§ **EXERCISE DETAILS**
Write the next part of the GlusterFS code diff below, picking up after its final line, the hunk header for xlator.c.

§ **DOCUMENT TEXT**
11 files changed, 169 insertions, 12 deletions
diff --git a/libglusterfs/src/defaults-tmpl.c b/libglusterfs/src/defaults-tmpl.c
index 82e7f78d7f3..3cf707f42aa 100644
--- a/libglusterfs/src/defaults-tmpl.c
+++ b/libglusterfs/src/defaults-tmpl.c
@@ -171,8 +171,11 @@ default_notify(xlator_t *this, int32_t event, void *data, ...)
                 /* Make sure this is not a daemon with master xlator */
                 pthread_mutex_lock(&graph->mutex);
                 {
-                    graph->used = 0;
-                    pthread_cond_broadcast(&graph->child_down_cond);
+                    if (graph->parent_down ==
+                        graph_total_client_xlator(graph)) {
+                        graph->used = 0;
+                        pthread_cond_broadcast(&graph->child_down_cond);
+                    }
                 }
                 pthread_mutex_unlock(&graph->mutex);
             }
diff --git a/libglusterfs/src/glusterfs/glusterfs.h b/libglusterfs/src/glusterfs/glusterfs.h
index 01262dcd9f5..155bf435386 100644
--- a/libglusterfs/src/glusterfs/glusterfs.h
+++ b/libglusterfs/src/glusterfs/glusterfs.h
@@ -594,6 +594,7 @@ struct _glusterfs_graph {
                       in client multiplexed code path */
     pthread_mutex_t mutex;
     pthread_cond_t child_down_cond; /* for broadcasting CHILD_DOWN */
+    int parent_down;
     char graph_uuid[128];
 };
 typedef struct _glusterfs_graph glusterfs_graph_t;
diff --git a/libglusterfs/src/glusterfs/xlator.h b/libglusterfs/src/glusterfs/xlator.h
index 6449e59f484..6608d6cdf0d 100644
--- a/libglusterfs/src/glusterfs/xlator.h
+++ b/libglusterfs/src/glusterfs/xlator.h
@@ -1095,4 +1095,6 @@ mgmt_is_multiplexed_daemon(char *name);
 
 gf_boolean_t
 xlator_is_cleanup_starting(xlator_t *this);
+int
+graph_total_client_xlator(glusterfs_graph_t *graph);
 #endif /* _XLATOR_H */
diff --git a/libglusterfs/src/graph.c b/libglusterfs/src/graph.c
index bbc5ad68d94..e6ae40db2ed 100644
--- a/libglusterfs/src/graph.c
+++ b/libglusterfs/src/graph.c
@@ -1695,6 +1695,7 @@ glusterfs_process_svc_attach_volfp(glusterfs_ctx_t *ctx, FILE *fp,
                "failed to construct the graph");
         goto out;
     }
+    graph->parent_down = 0;
     graph->last_xl = glusterfs_get_last_xlator(graph);
 
     for (xl = graph->first; xl; xl = xl->next) {
diff --git a/libglusterfs/src/libglusterfs.sym b/libglusterfs/src/libglusterfs.sym
index 2e83d3f1003..dc7382ba749 100644
--- a/libglusterfs/src/libglusterfs.sym
+++ b/libglusterfs/src/libglusterfs.sym
@@ -1169,3 +1169,4 @@ glusterfs_process_svc_detach
 mgmt_is_multiplexed_daemon
 xlator_is_cleanup_starting
 gf_nanosleep
+graph_total_client_xlator
diff --git a/libglusterfs/src/xlator.c b/libglusterfs/src/xlator.c
index 9906809f7aa..8605fbd0e6f 100644
--- a/libglusterfs/src/xlator.c
+++ b/libglusterfs/src/xlator.c
@@ -1542,3 +1542,26 @@ xlator_is_cleanup_starting(xlator_t *this)

§ **SOURCE EXCERPT**
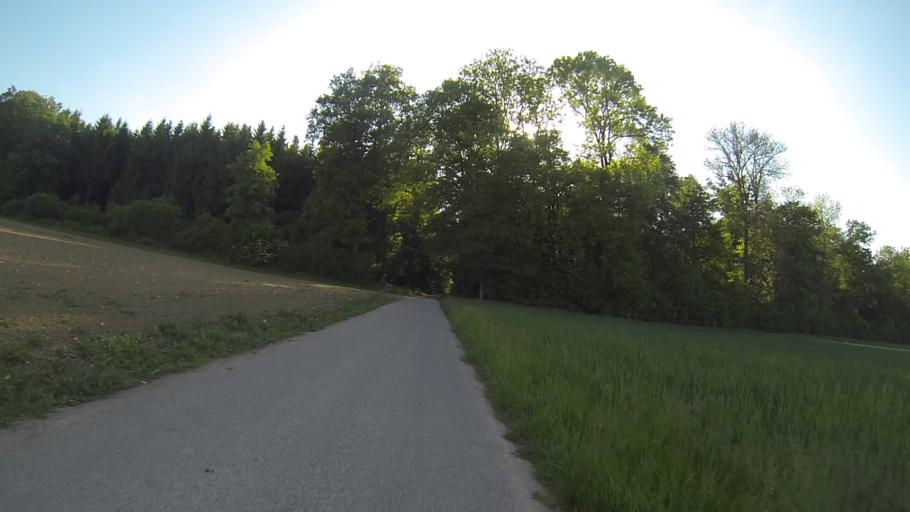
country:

§ **RESULT**
 out:
     return cleanup;
 }
+
+int
+graph_total_client_xlator(glusterfs_graph_t *graph)
+{
+    xlator_t *xl = NULL;
+    int count = 0;
+
+    if (!graph) {
+        gf_msg("xlator", GF_LOG_WARNING, EINVAL, LG_MSG_INVALID_ARG,
+               "graph object is null");
+        goto out;
+    }
+
+    xl = graph->first;
+    while (xl) {
+        if (strcmp(xl->type, "protocol/client") == 0) {
+            count++;
+        }
+        xl = xl->next;
+    }
+out:
+    return count;
+}
diff --git a/rpc/rpc-lib/src/rpc-clnt.c b/rpc/rpc-lib/src/rpc-clnt.c
index 8ef05378351..aa65a1f8766 100644
--- a/rpc/rpc-lib/src/rpc-clnt.c
+++ b/rpc/rpc-lib/src/rpc-clnt.c
@@ -1858,7 +1858,7 @@ rpc_clnt_unref(struct rpc_clnt *rpc)
     return rpc;
 }
 
-void
+int
 rpc_clnt_disable(struct rpc_clnt *rpc)
 {
     rpc_clnt_connection_t *conn = NULL;
@@ -1902,8 +1902,9 @@ rpc_clnt_disable(struct rpc_clnt *rpc)
     }
     pthread_mutex_unlock(&conn->lock);
 
+    ret = -1;
     if (trans) {
-        rpc_transport_disconnect(trans, _gf_true);
+        ret = rpc_transport_disconnect(trans, _gf_true);
         /* The auth_value was being reset to AUTH_GLUSTERFS_v2.
          *    if (clnt->auth_value)
          *           clnt->auth_value = AUTH_GLUSTERFS_v2;
@@ -1919,7 +1920,6 @@ rpc_clnt_disable(struct rpc_clnt *rpc)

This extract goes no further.